I have tried to switch my daily driver to linux for more than 15 years now, Linux desktop just isn’t ready.

Something isn't adding up here. I switched to mostly Linux around 2003. By 2005 it was all Linux unless I got paid for it. My wife has been only Linux since then and she doesn't really know how to use a computer and doesn't want to. Linux just works for her.

I do all my work from a Linux desktop and two Linux laptops. Well and a Steamdeck I use as a desktop when traveling. I remote into windows machines when I am using windows for jobs. Sometimes desktops, sometimes Azure virtual desktops, but my local client is always Linux.

I have an MSDN, I admin Azure instances, SQL servers, Windows Servers, and work on Windows desktops. Over the last two to three years it has been the windows machines that are the most annoying and troublesome. Linux is just easy and just works.

The Linux desktop is ready. Has been ready. Something is going on with your situation. Could be breaking old habits, could be hardware. I don't know. But saying Linux is to blame here is ridiculous.

[–] peter@feddit.uk 2 points 9 months ago (1 children)

You think it's impossible that Windows, an operating system with whole teams of people paid well to work on design and UX could be easier to use than Linux desktop which is primarily people working in their spare time?

[–] westyvw@lemm.ee 2 points 9 months ago

Did I say that? I said windows has caused me more issues lately. I was replying that Linux desktop is fine. It works. Has worked for a very long time.

But since you brought it up..... No. I do not think Windows is an easier desktop to use. Depends on familiarity and what you want to do with it. They can't get single click right. They can't get multiple desktops right. They certainly do not have activities. If you are using a Gnome workflow, windows seems almost insane in comparison. Don't get me started on the ads and what this whole discussion started about with Edge trying to push itself into your way. And how about that registry system? So intuitive and useful right?

[–] 1993_toyota_camry@beehaw.org 1 points 9 months ago* (last edited 9 months ago)

Nearly identical story here, and I agree.

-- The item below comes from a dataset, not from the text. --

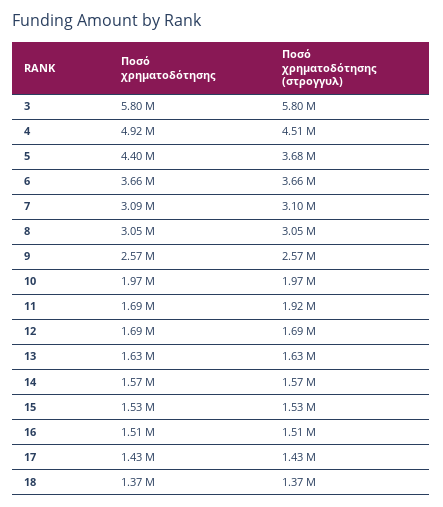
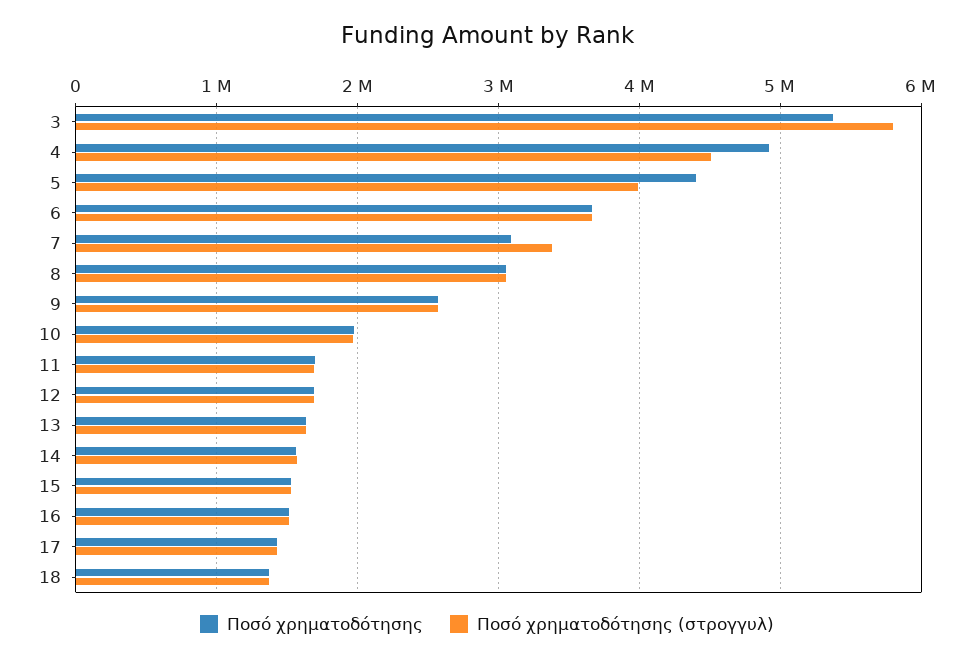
Ποσό χρηματοδότησης, 3: 5800000 -> 5400000
Ποσό χρηματοδότησης (στρογγυλ), 5: 3680000 -> 4000000
Ποσό χρηματοδότησης (στρογγυλ), 7: 3100000 -> 3400000
Ποσό χρηματοδότησης (στρογγυλ), 11: 1920000 -> 1700000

Habits and hardware are definitely the big ones to overcome. I still remember how absolutely lost I felt the first couple times I tried installing slackware in the 90s. I could install/set up windows in my sleep. But then slackware dropped to an unfamiliar command prompt, I can't dir, there isn't even a C drive, and now I'm expected to configure something called xfree86. Luckily I wasn't told to use vi or I'd be stuck there to this day.

New users aren't thrown into the deep end quite like that anymore, but it's still a big change for a windows power user. So much of what you learned is not applicable or just the wrong way to do things. Mac users and Windows non-power-users seem to have a much easier time accepting the changes.

It's definitely not for everyone (is any OS?) but it's been 'ready' as a desktop OS for me since Mandrake 8 in ~2001. That's about when I ditched windows 2000 and haven't looked back.

[–] aniki@lemm.ee 3 points 9 months ago* (last edited 9 months ago) (1 children)

That's hilarious. I was a full time IT admin earlier in my career and still have run Linux full time for well over a decade now. For anything proprietary, i have a qemu image.

Of course, now I'm a DevOps admin so I get play with linux all day, for $$$! Hundreds of servers of all distros! Ubuntu, Cent, RHEL, Alpine containers... My big task this year is to get off Docker/Mesos and into OCI/Kubernettes. It's going to be an incredible project.